No mesmo dia, o jornal a Folha de S. Paulo publicou que Bolsonaro deu o aval aos seus aliados para iniciarem um processo de fritura de Regina, com o objetivo de fazer com que ela pedisse demissão do cargo. Segundo a reportagem, o presidente reclamou da dificuldade de diálogo com a atriz e da resistência dela em implementar mudanças.
Dia 62 - 5/5
Um indício forte de fritura da secretária ocorreu neste dia: o maestro Dante Henrique Mantovani foi reconduzido ao cargo de presidente da Funarte (Fundação Nacional de Artes), após dois meses afastado das funções. Mantovani havia sido exonerado no mesmo dia em que Regina foi nomeada para comandar a subpasta. Antes de assumir, a atriz já havia sinalizado que ele estaria fora de sua equipe. Ao final do dia, o maestro foi exonerado novamente.
Dia 63 - 6/5
Diante das incertezas sobre sua permanência no cargo, Regina foi recebida por Bolsonaro para um almoço no Palácio do Planalto. Apesar da expectativa da demissão, o encontro teve clima de descontração.
Dia 64 - 7/5
O momento de maior controvérsia de Regina como secretária foi em sua entrevista a CNN Brasil: ela minimizou as mortes na ditadura militar, cantou um dos hinos do regime (Pra Frente Brasil) e disse que a pandemia do coronavírus estava "trazendo uma morbidez insuportável". Questionada pelo silêncio diante da morte de diversos artistas desde que assumiu a secretaria, a atriz alegou que não queria fazer um "obituário" na subpasta.
Ao ser exibido um vídeo em que a atriz Maitê Proença pede soluções para a classe artística em meio à pandemia, Regina retirou os fones de ouvido e protestou:
– Tá desenterrando o vídeo da Maitê para quê? Ela tem o meu telefone, ela fala comigo. Eu tinha tanta coisa bacana para falar. Vocês estão desenterrando mortos.
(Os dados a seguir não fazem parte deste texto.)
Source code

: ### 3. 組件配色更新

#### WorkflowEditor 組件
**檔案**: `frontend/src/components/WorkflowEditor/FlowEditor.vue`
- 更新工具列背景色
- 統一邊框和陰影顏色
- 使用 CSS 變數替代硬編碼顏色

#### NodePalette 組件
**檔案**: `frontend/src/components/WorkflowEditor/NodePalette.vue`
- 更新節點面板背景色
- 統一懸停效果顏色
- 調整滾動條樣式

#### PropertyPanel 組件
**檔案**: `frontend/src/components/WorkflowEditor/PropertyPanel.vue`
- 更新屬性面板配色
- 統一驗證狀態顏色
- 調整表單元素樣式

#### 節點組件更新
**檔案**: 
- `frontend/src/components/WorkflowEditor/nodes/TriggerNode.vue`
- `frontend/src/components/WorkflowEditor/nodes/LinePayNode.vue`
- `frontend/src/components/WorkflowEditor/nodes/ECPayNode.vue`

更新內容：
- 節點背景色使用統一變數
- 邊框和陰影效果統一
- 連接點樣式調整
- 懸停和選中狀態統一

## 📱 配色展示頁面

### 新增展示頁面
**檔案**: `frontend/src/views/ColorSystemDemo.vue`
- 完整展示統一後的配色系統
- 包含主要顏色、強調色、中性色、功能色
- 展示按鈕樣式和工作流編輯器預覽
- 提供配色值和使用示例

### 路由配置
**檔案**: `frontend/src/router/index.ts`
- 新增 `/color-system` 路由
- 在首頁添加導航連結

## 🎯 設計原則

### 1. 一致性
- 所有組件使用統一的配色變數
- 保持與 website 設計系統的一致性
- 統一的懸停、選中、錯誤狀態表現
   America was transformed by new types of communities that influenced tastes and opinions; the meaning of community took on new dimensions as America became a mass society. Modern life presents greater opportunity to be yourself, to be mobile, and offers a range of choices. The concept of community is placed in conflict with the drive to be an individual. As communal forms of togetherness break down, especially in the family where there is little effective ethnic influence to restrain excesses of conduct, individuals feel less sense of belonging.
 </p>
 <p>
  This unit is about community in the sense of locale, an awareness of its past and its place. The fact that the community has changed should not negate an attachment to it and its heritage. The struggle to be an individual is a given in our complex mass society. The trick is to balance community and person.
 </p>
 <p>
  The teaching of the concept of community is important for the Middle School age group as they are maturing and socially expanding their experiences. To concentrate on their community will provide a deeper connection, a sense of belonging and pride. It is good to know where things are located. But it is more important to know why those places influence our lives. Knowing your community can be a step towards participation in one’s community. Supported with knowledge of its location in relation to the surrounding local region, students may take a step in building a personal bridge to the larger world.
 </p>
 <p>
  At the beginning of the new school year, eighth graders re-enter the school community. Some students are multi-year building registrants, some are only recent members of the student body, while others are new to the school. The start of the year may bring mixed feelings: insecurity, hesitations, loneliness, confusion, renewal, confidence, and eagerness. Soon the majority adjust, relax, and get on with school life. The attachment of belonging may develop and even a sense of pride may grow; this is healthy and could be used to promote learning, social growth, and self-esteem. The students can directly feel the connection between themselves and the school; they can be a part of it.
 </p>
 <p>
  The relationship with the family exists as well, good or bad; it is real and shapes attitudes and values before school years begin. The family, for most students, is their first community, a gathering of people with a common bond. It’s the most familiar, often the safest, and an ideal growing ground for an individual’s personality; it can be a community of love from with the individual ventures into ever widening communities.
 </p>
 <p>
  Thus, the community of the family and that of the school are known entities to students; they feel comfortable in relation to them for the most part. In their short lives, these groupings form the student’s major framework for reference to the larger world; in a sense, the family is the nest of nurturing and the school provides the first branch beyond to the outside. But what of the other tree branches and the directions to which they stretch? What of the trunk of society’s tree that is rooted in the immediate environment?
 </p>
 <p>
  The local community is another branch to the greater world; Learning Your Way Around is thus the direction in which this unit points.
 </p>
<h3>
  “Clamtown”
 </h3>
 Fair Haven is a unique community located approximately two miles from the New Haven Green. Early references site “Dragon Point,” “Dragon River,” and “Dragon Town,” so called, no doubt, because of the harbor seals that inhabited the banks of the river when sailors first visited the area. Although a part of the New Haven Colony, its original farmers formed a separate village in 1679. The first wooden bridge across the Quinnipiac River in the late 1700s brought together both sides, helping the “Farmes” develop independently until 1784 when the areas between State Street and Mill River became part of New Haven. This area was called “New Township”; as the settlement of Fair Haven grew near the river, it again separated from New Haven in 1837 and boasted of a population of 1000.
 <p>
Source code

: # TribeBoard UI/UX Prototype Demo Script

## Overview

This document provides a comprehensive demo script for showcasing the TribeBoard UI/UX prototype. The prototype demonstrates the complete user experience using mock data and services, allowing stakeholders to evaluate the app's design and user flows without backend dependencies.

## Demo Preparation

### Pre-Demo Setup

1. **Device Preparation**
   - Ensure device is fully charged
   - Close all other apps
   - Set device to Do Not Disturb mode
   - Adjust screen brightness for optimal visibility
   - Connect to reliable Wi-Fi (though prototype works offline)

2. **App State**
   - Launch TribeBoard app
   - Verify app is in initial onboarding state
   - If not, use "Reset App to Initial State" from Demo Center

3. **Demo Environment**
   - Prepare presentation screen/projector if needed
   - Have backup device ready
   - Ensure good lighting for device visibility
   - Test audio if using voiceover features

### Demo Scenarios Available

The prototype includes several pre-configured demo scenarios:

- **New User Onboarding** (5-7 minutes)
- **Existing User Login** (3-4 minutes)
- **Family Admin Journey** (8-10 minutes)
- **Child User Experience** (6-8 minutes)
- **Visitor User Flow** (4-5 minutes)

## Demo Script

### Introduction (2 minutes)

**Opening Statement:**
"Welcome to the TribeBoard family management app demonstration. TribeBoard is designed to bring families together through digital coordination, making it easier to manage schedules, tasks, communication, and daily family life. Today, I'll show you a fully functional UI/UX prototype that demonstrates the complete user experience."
A entrevista foi encerrada.
Dia 73 - 16/5
Outro revés de Regina foi com a nomeação do secretário adjunto da Cultura. Segundo relatou em uma live a ex-ocupante do cargo, Janicia Silva, a atriz tinha a intenção de nomear o produtor de teatro Humberto Braga. No entanto, a ala ideológica reagiu contra Braga argumentando que o produtor seria "esquerdista". Antes chefe de gabinete da subpasta, o advogado Pedro Horta foi empossado como secretário no final de abril, porém exonerado no dia 16 de maio.
Dia 77 - 20/5
Regina Duarte deixa a Secretaria Especial da Cultura.